Asa Candler had no involvement with the design of Candler Park, it was designed by the City's Park's Department. The Ampitheater proposed was on top of nine black families' homes that the City intended to force out to build this "white's only" park, that was the reason they put a large structure in that area of the land, it also included a proposed orinthology museum. They did not succeed in forcing those homes off the area property until the early 1940s. The last thing Candler Park needs is an ampitheater ~ just ask anyone living next to Chastain Park what that concert venue has done to their neighborhood. Or the many Candler Park residents living near CP who'll have greatly restricted use of their homes when the grossly oversized Sweetwater 420 Festival shows up this year.
CP has had Historic Designation status since the early 1990s, but that's not to what I referred.
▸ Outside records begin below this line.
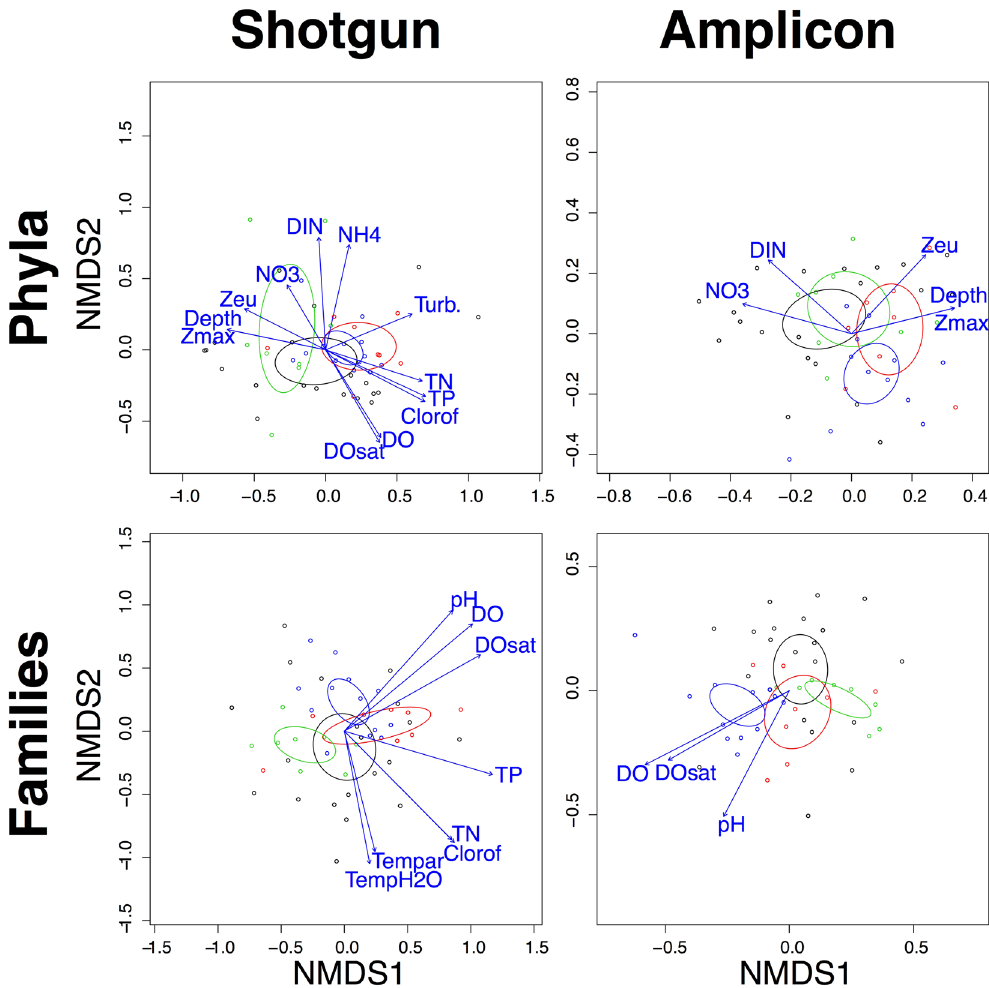
Figure 5. NMDS plots for datasets from the shotgun and amplicon techniques for the family and phylum level. Color codes for sites and confidence ellipses are as follows: black = Amazon, red = Araguaia, green = Pantanal, and blue = Paraná. Blue arrows indicate environmental variables that correlate to ordinations. See Supplementary Table 1 for a list of expanded environmental variable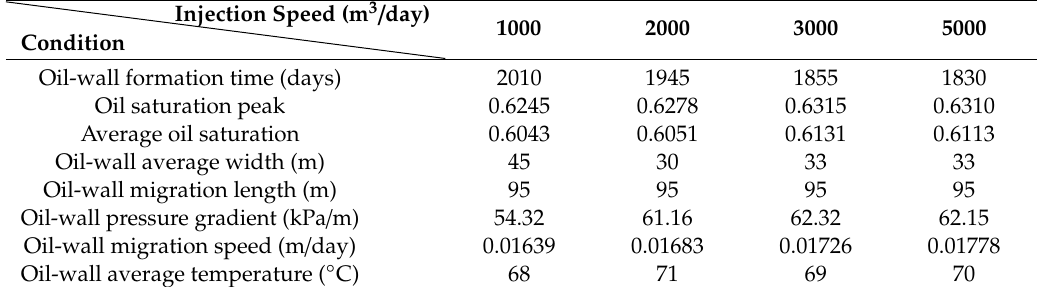
Table 6. Characteristic parameters of oil-wall with di ff erent air injection speed.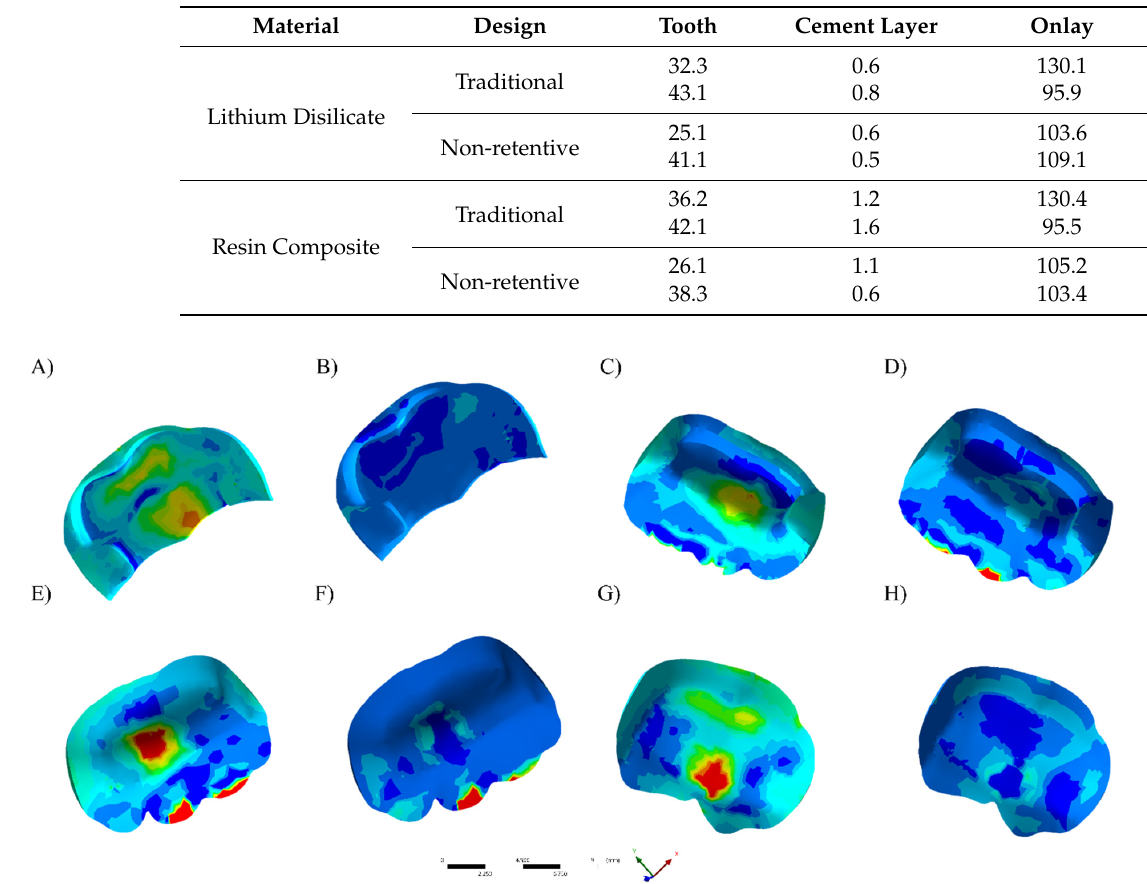
Figure 2. Maximum principal stress distribution in the restoration’s intaglio surface. ( A ) LD TFC. ( B ) RC TFC. ( C ) LD TNFC. ( D ) RC TNFC. ( E ) LD NFC. ( F ) RC NFC. ( G ) LD NNFC. ( H ) RC NNFC.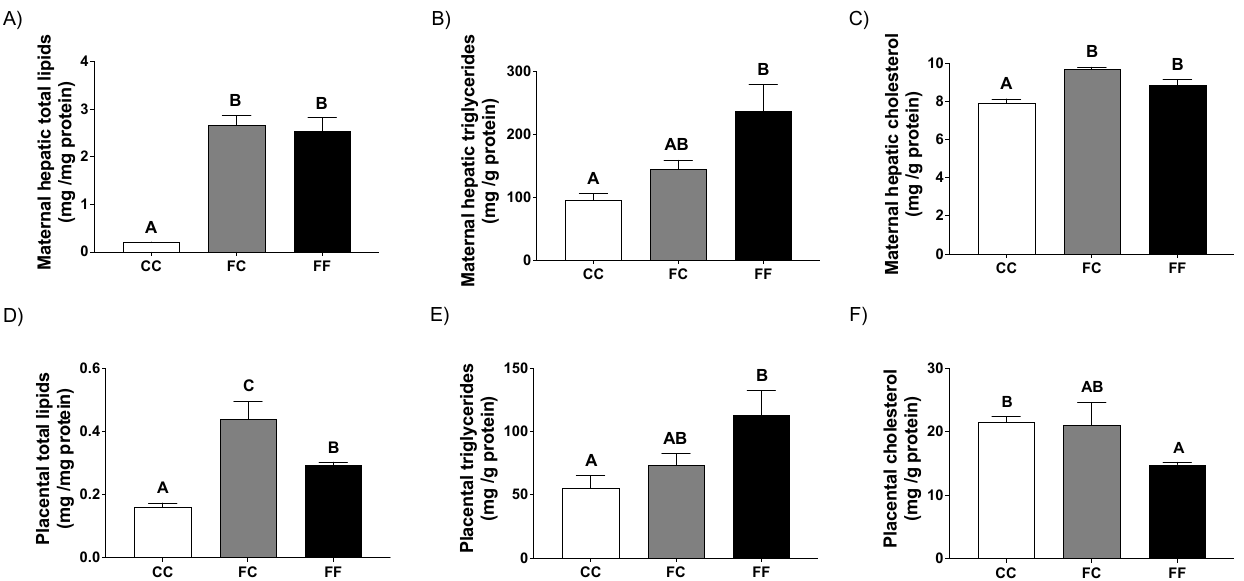
Figure 3. Pregnancy in progeny from fructose-fed mothers and ingestion of a 10% wt/vol fructose solution throughout gestation in pregnant rats from fructose-fed mothers influence maternal liver and placental lipid accumulation. Hepatic content of ( A ) total lipids, ( B ) triglycerides, and ( C ) cholesterol of 21-day-pregnant rats from control mothers (CC, empty bar), or pregnant rats from fructose-fed mothers subjected (FF, black bar) or not (FC, grey bar) to fructose intake throughout pregnancy. Placental content of ( D ) total lipids, ( E ) triglycerides, and ( F ) cholesterol of 21-day-pregnant rats from control mothers (CC, empty bar), or pregnant rats from fructose-fed mothers subjected (FF, black bar) or not (FC, grey bar) to fructose intake throughout pregnancy. Data are mean ± S.E. from 5 pregnant rats. Values not sharing a common letter are significantly different ( p < 0.05) between the three groups.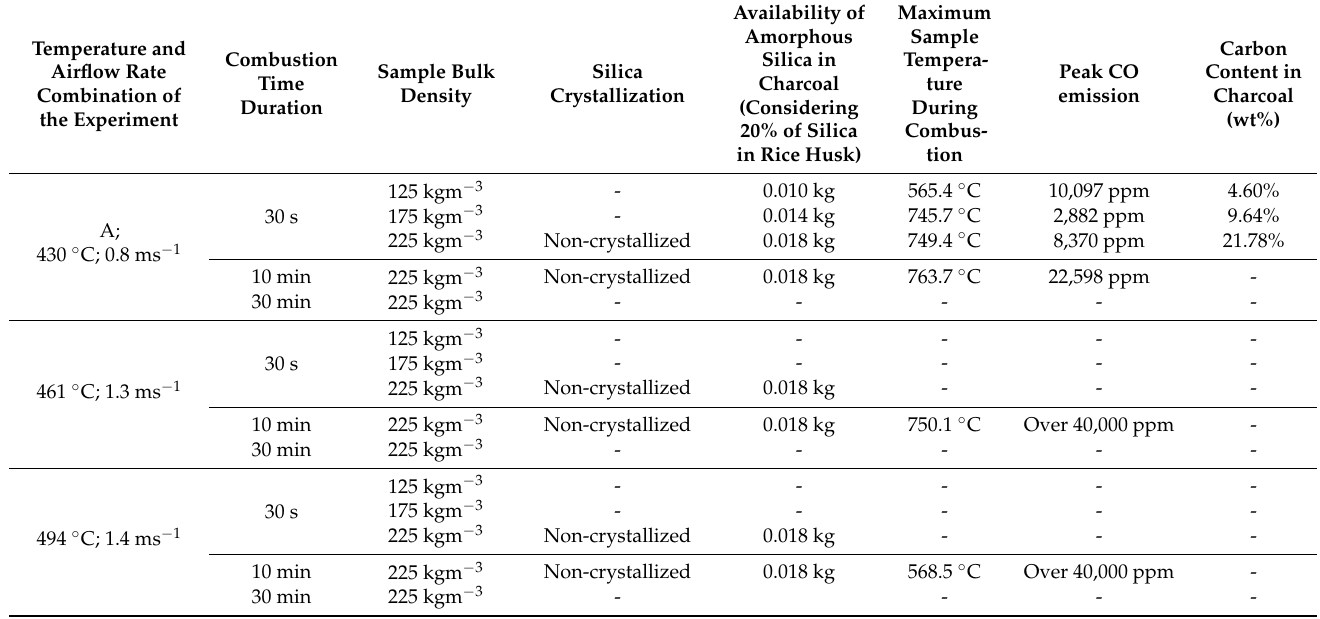
Table A1. Results from overall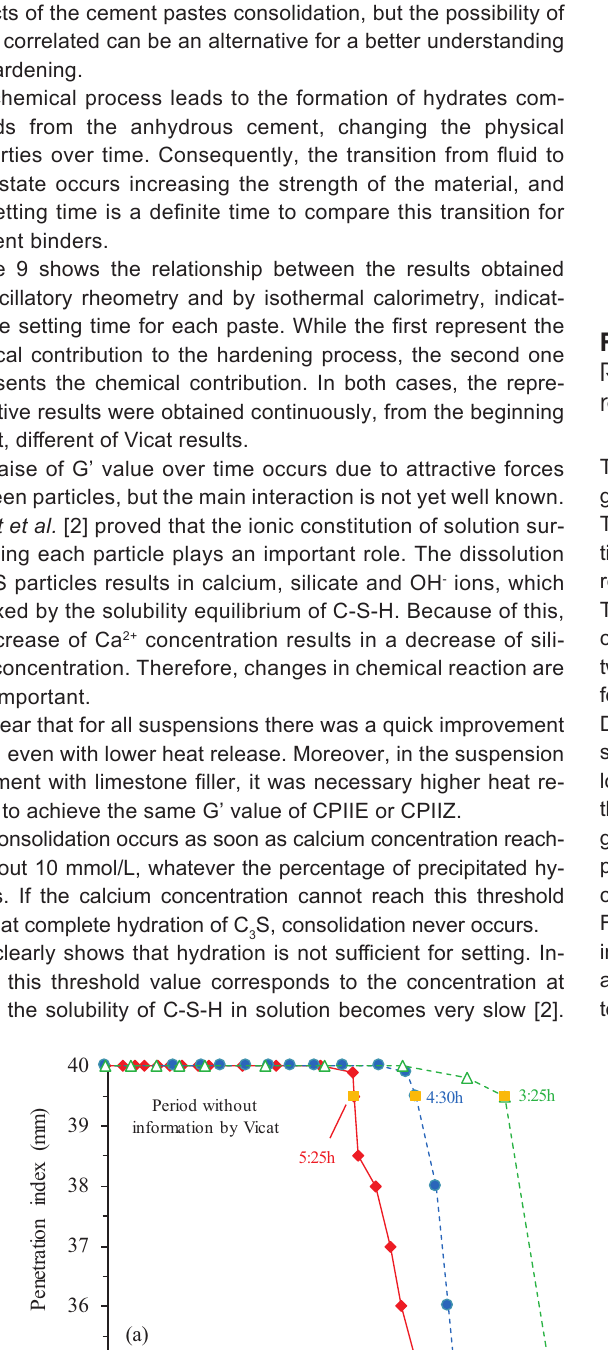
y = -0.66x + 11.05 R² = 0.54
Again, the land use / design restrictions on land sold from the failed Parkway in terms of the style of housing allowed are part of the legal agreement from the Presidential Parkway lawsuit. In a nutshell, the court recognized that the DOT devastated a historic area when they tore down old housing so the parties agreed that any housing rebuilt on the condemned land had to look like the late 19th century housing that was torn down. No, that doesn't govern the use of the land that became parkland for Freedom Park. It's more that it was recognized that Candler Park had the right to return to a particular kind of historical area appearance after all the land condemnation and destruction of the neighborhood's housing that dictated it's character, and now the City has disregarded this idea by putting a very modern sculpture in the middle of older housing. The bigger issue here is that the City did not give NPU-N any time to allow the CP rep to bring the proposed sculpture back to CPNO for a neighborhood vote. And it really is a piece better suited for Freedom Park at Ponce & FP, not in the middle of a residential area in Candler Park. There are a lot of families living in Candler Park for decades now through some very tough times to remain intown in Atlanta, who have invested time and money and sweat equity to bring the neighborhood back to life. It's frustrating when the City acts virtually unilaterally to install something that is dramatically different from the overall character of the neighborhood. Pretty much "no good deed goes unpunished."
The neighborhood did not want this sculpture. It was brought to NPN-U and voted on in under an hour, no time was given to take it back to Candler Park Neighborhood Organization for a vote. Candler Park was told that we had to take the sculpture, like it or not. This is a historic neigbhorhood, houses date back to the 1870s, the sculpture is nice but completely inappropriate for an older historic residential area. There are strict suitability covenents on all the land in this neighborhood that was condemned for the Presidential Parkway ~ any land that was condemned for the Presidential Parkway that is now sold for housing development, the housing has to follow restrictions in design to make it look like the old late 19th C housing that was torn down. Front porches, high ceilings, hardwood floors, parking in the rear are all mandatory for new housing construction on former Presidential Parkway land in this area. So why did the City ignore the spirit of those zoning codes and install this very modern sculpture in a the middle of a historic designation area? It would be much better suited, and more visible, in a more commercial area of Freedom Park. Poncey Highlands spoke up at NPN-U and said they wanted it ~ Poncey Highlands should have gotten it. It would be much better suited installed near the Thornton Dial piece at Freedom Parkway & Ponce.